_Text provided_:
☆ ☆ ☆ ☆

# Whitetail in Indiana



## dadams41 (Jul 9, 2013)

I am going to Indiana mid November of this year to hunt whitetail. I have been doing a lot of research online and feel confident about the hunt. I am just wondering if anyone has any pointers,advice or tips? We will be hunting on 300 acres of private ground out of tree stands. I have looked at the temperature that time of year and it says it can be anwhere from mid 50s to low 30s. I will be hunting with a bow but another guy going with me will be using a shotgun. 

I have never hunted whitetail or any deer outside of utah so any info would be greatly appreciated.


----------



## Big Stick (Sep 14, 2007)

How was the hunt in IN? I am thinking about going next year by Terre Haute?


----------



## Billy3136 (May 31, 2015)

Sorry, just saw this post. I bow hunt in Southern Illinois, just across from Evansville, Indiana every year around the 2nd or 3rd week of November. I am going that way again this year. Let me know if you still need info.


----------



## itchytriggerfinger (Sep 12, 2007)

Are you guys mostly hunting private ground on these hunts? I wouldn't know where to start to find land owners of other means of getting permission to hunt some of the states in the Midwest. I'd be interested in more info on this.


----------



## Big Stick (Sep 14, 2007)

Billy - How much can I expect to pay for a lease per acre in IL or IN?


----------



## Big Stick (Sep 14, 2007)

Itchy , from what I understand, you will need to buy a lease to make the trip worth while.


----------



## Billy3136 (May 31, 2015)

Wow, I am a crappy forum watcher. Sorry. The going rate for leases is $22 an acre throughout that area. I hunt both private and public land. There is A LOT of public land in Southern Illinois to whitetail hunt. The Shawnee National Forest (especially Pope County, IL) is almost entirely public land. This used to be a hotbed for deer hunting during that 80s and early 90s, but slowed in the past decade. Mainly because you won't see the monster deer that you see on the private land in some of the more agricultural counties. Still, I grew up hunting there and have taken plenty of nice bucks in that area. I have hunted there a couple times in the past couple years and really seen some monsters since the hunting pressure has backed off. Heck, Golconda, Illinois' Fall Festival is even called the Deer Festival and happens the weekend of 1st Gun season. It is always a lot of fun and good hunting.
But, just like going to a new state to hunt for the first time, the more information you can get, the better. You can either pay for a lease or I could help you on the public land areas. The best times for bowhunting will be the first 3 weeks of November.

Send me a DM and I will get an email knowing that I need to give you more info. Like I said, I will be heading there to bowhunt the 3rd week of November for about 10 days.


----------



## sambo3006 (Feb 25, 2016)

☆ ☆ ☆ ☆

_Provided records_:
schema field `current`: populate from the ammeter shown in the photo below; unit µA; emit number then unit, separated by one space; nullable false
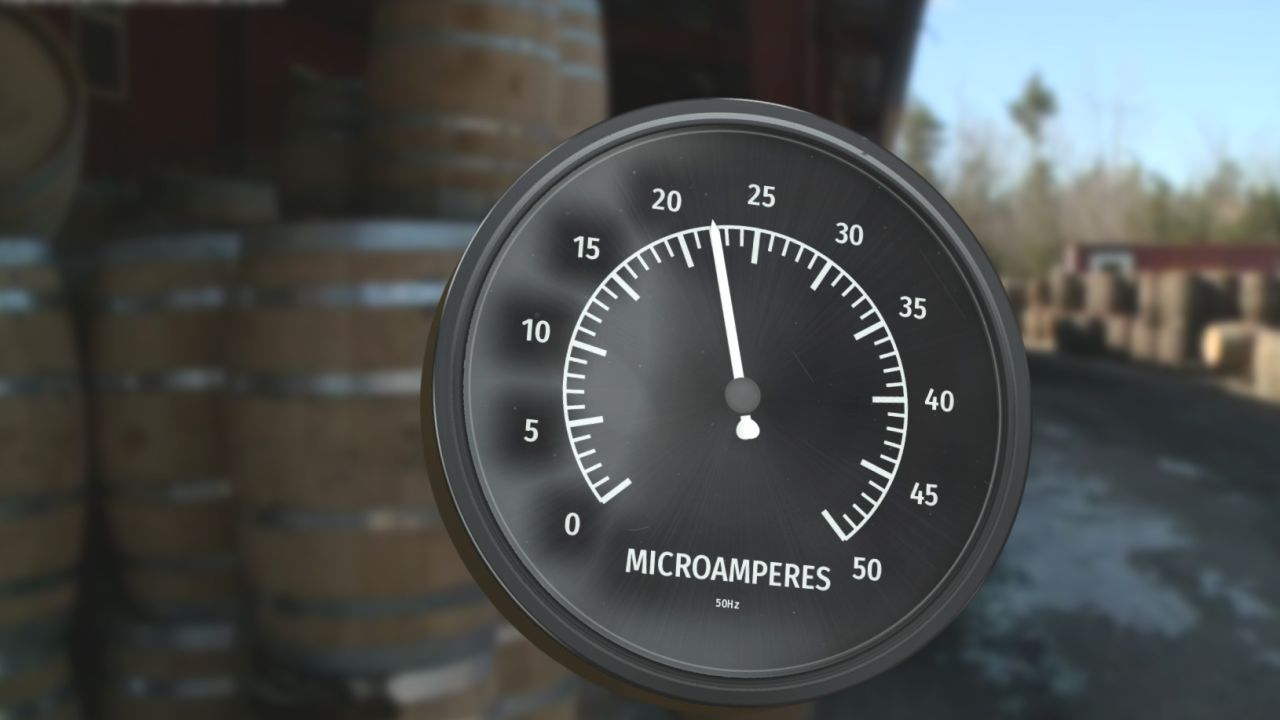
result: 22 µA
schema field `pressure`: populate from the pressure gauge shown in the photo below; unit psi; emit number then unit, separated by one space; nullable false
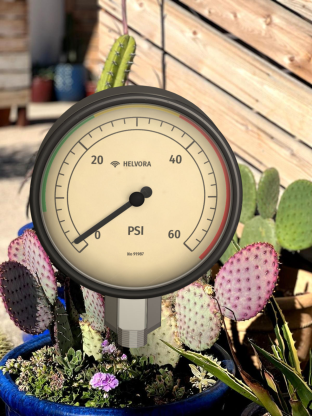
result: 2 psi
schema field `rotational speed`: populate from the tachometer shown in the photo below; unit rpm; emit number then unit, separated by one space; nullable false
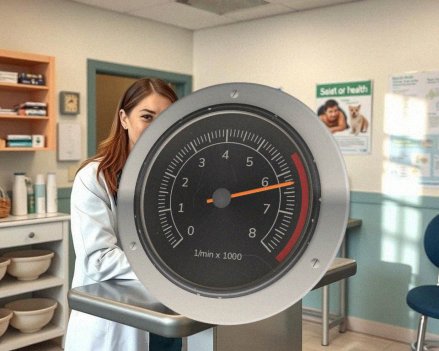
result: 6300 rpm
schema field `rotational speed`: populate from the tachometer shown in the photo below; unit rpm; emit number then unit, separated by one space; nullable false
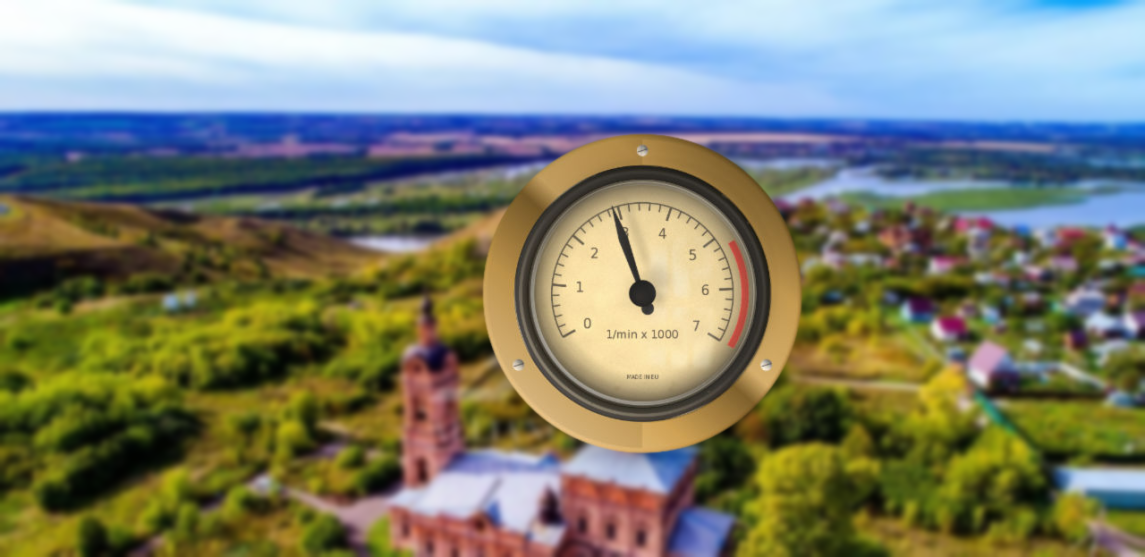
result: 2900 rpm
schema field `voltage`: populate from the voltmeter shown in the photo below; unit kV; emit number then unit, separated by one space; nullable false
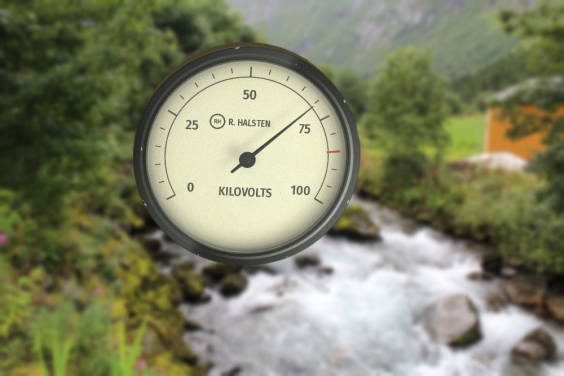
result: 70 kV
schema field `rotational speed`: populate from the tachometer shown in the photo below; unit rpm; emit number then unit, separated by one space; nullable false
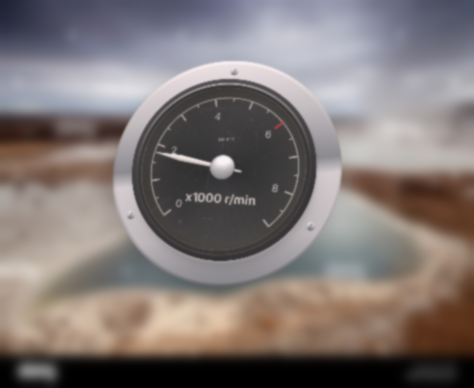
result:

☆ ☆ ☆ ☆

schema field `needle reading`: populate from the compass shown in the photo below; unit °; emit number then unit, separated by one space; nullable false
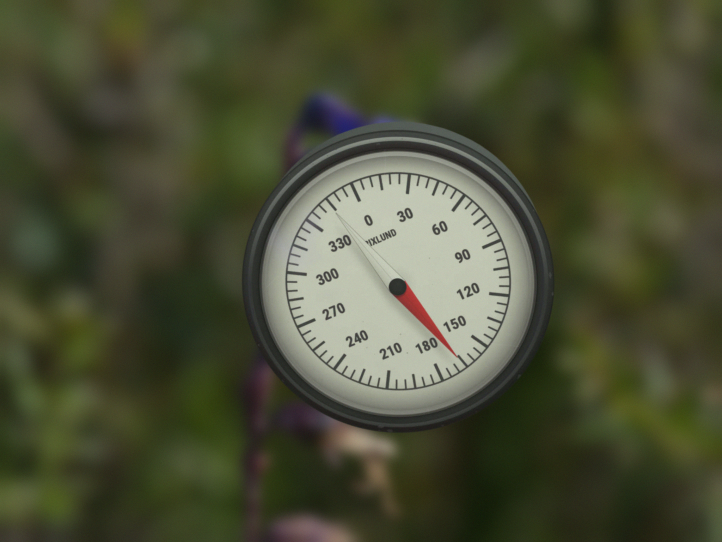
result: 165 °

☆ ☆ ☆ ☆

_To-do item A_: List every username that appears as a post header in the Indiana whitetail thread.
_To-do item B_: In the Indiana whitetail thread, set down word for word the part that opens with the words containing "I have never" and closes with "by Terre Haute?".
_To-do item C_: Write the next part of the Indiana whitetail hunting thread from where it stops.
The lines have no role in this work.

_Written response A_: dadams41, Big Stick, Billy3136, itchytriggerfinger, sambo3006

_Written response B_:
I have never hunted whitetail or any deer outside of utah so any info would be greatly appreciated.


----------



## Big Stick (Sep 14, 2007)

How was the hunt in IN? I am thinking about going next year by Terre Haute?

_Written response C_:
dadams41 said:


> I am going to Indiana mid November of this year to hunt whitetail. I have been doing a lot of research online and feel confident about the hunt. I am just wondering if anyone has any pointers,advice or tips? We will be hunting on 300 acres of private ground out of tree stands. I have looked at the temperature that time of year and it says it can be anwhere from mid 50s to low 30s. I will be hunting with a bow but another guy going with me will be using a shotgun.
> 
> I have never hunted whitetail or any deer outside of utah so any info would be greatly appreciated.


Unless you are dead set on getting one with your bow, I would advise bringing along a rifle or shotgun with slugs. That way you will have the option if you choose. In mid November the bucks are cruising looking for does and shot opportunities can happen in a hurry and disappear just as quick when hunting in the woods. Grunt calls can be very effective at luring bucks into range, but if they are dogging a hot doe they most likely will ignore grunts. My main strategy when hunting during November in gun season is to stay out all day long. I have killed bucks literally every hour of legal shooting time over the years. You may be staring at empty fields or woods for several hours at a time, then here he comes!

Temperatures can vary wildly that time of year in the midwest. I've hunted in 80 degree weather and I've also hunted in the 20's or teens. Rarely any colder than that. Just keep an eye on the forecast and pack for a variety of temps.

Bring a cushion in case the stands aren't very comfortable and if you choose to use a gun, bring a monopod or shooting sticks to steady yourself for a shot. If you use your bow, bring a bow hanger that screws into the tree. If the stand is wobbly or noisy, a couple of ratchet straps can tighten things up nicely. Bring some snacks and drinks that aren't too noisy to get out and make sure you have TP or perferably some wet wipes for the inevitable call of nature. I carry all my stuff in a day pack and screw in a tree step or hanger to hang it on the tree where I can reach it. Just make sure your bow hanger or hook for your pack won't interfere with a possible shot angle. And by all means, wear a safety harness at all times!!!!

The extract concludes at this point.